Si ces deux premiers contacts avec le président du Comité olympique canadien l'avaient ébranlée, la troisième fois qu'ils se sont rencontrés, c'est l'aîné de ses trois enfants qui a été choqué par les propos de l'homme.

«C'était pendant un match de la Coupe du monde féminine U-20 l'année dernière. Alors que c'était l'entracte, on marchait dans le tunnel du Stade (olympique) vers la salle VIP. Il marchait à côté et il m'a dit: ‘‘Quand est-ce qu'on couche ensemble ? ’’»
«J'ai fait semblant que je n'avais rien entendu pour ne pas jeter de l'huile sur le feu, évidemment, a-t-elle dit. Et là, mon fils m'a demandé: ‘‘Maman, est-ce que j'ai bien entendu? ’’»

Le jeune homme n'avait rien raté de la demande surprenante de l'homme.

Malgré cela, Mme Alehabadi-Fouques raconte avoir choisi de se taire, car, dit-elle, elle souhaite être prise au sérieux dans son travail.

«Ce n'est pas le premier et ce n'est pas le dernier cas en tant que femme dans ce métier, d'autant plus en sports, a-t-elle précisé. C'est très violent, extrêmement violent. Habituellement, je ne fais rien, j'en parle à des collègues et ils me disent : “Mais non, tu vas foutres ta carrière en l'air, c'est un homme tellement puissant.”»

Or, aujourd'hui, en racontant son histoire, Amélia Salehabadi-Fouques a décidé de suivre l'exemple de cette employée de la Fondation olympique du Canada, dont l'identité n'a pas été dévoilée, qui a choisi de porter plainte contre le président du Comité olympique canadien vendredi dernier. L'avocate n'a toutefois pas encore déposé de plainte.

Aubut se défend

Sitôt la nouvelle publiée, Me Aubut a rapidement réagi en déclarant «qu'il n'a jamais eu l'intention d'offenser ou d'indisposer quiconque par des paroles qu'il aurait prononcées dans le cadre de ses fonctions». Il a offert «son appui inconditionnel» aux personnes chargées de faire la lumière «sur les propos qui lui sont attribués et de rétablir les faits».

M. Aubut a estimé que la procédure devrait être complétée «à la mi-octobre».


Avocat

En plus de présider le Comité olympique canadien, Marcel Aubut est aussi avocat au cabinet BCF, où il est associé et vice-président du conseil d'administration du cabinet.
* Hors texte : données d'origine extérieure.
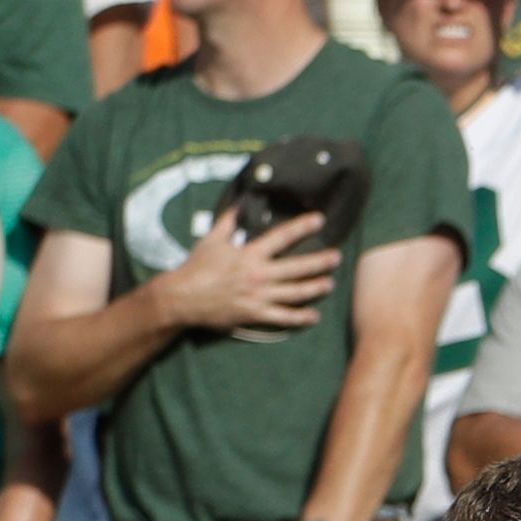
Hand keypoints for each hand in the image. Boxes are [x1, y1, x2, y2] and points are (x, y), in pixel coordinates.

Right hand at [149, 206, 336, 339]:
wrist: (183, 298)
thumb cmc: (197, 267)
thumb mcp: (211, 240)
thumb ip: (228, 221)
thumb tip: (239, 202)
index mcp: (250, 254)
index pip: (282, 237)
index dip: (302, 227)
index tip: (319, 220)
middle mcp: (259, 275)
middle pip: (297, 267)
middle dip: (320, 262)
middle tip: (337, 257)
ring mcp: (259, 296)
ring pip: (295, 293)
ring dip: (315, 288)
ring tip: (330, 283)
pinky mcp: (255, 315)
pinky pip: (282, 318)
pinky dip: (300, 318)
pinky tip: (314, 316)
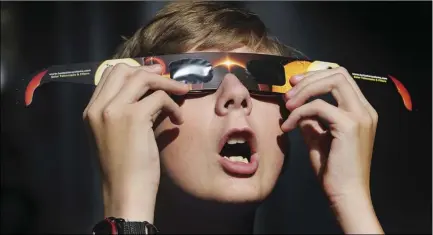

Il fut le directeur exécutif des Nordiques de Québec jusqu'à leur déménagement au Colorado en 1995. Il a contribué à la défection des joueurs étoiles Anton, Marian et Peter Stastny de l'ex-Tchécoslovaquie en 1980 afin de se joindre aux Nordiques.

En 2000, il est devenu membre du COC et a été élu au sein du Bureau des directeurs et du Comité exécutif en 2005. Aubut a été élu président du COC en mars 2009, occupant officiellement sa nouvelle fonction à compter d'avril 2010.

Il est devenu membre de l'Ordre du Canada en 1986 et fut promu officier en 1993. En 2006, il a été nommé officier de l'Ordre national du Québec.

Aubut a également été intronisé au Temple de la renommée des sports du Canada en 1999.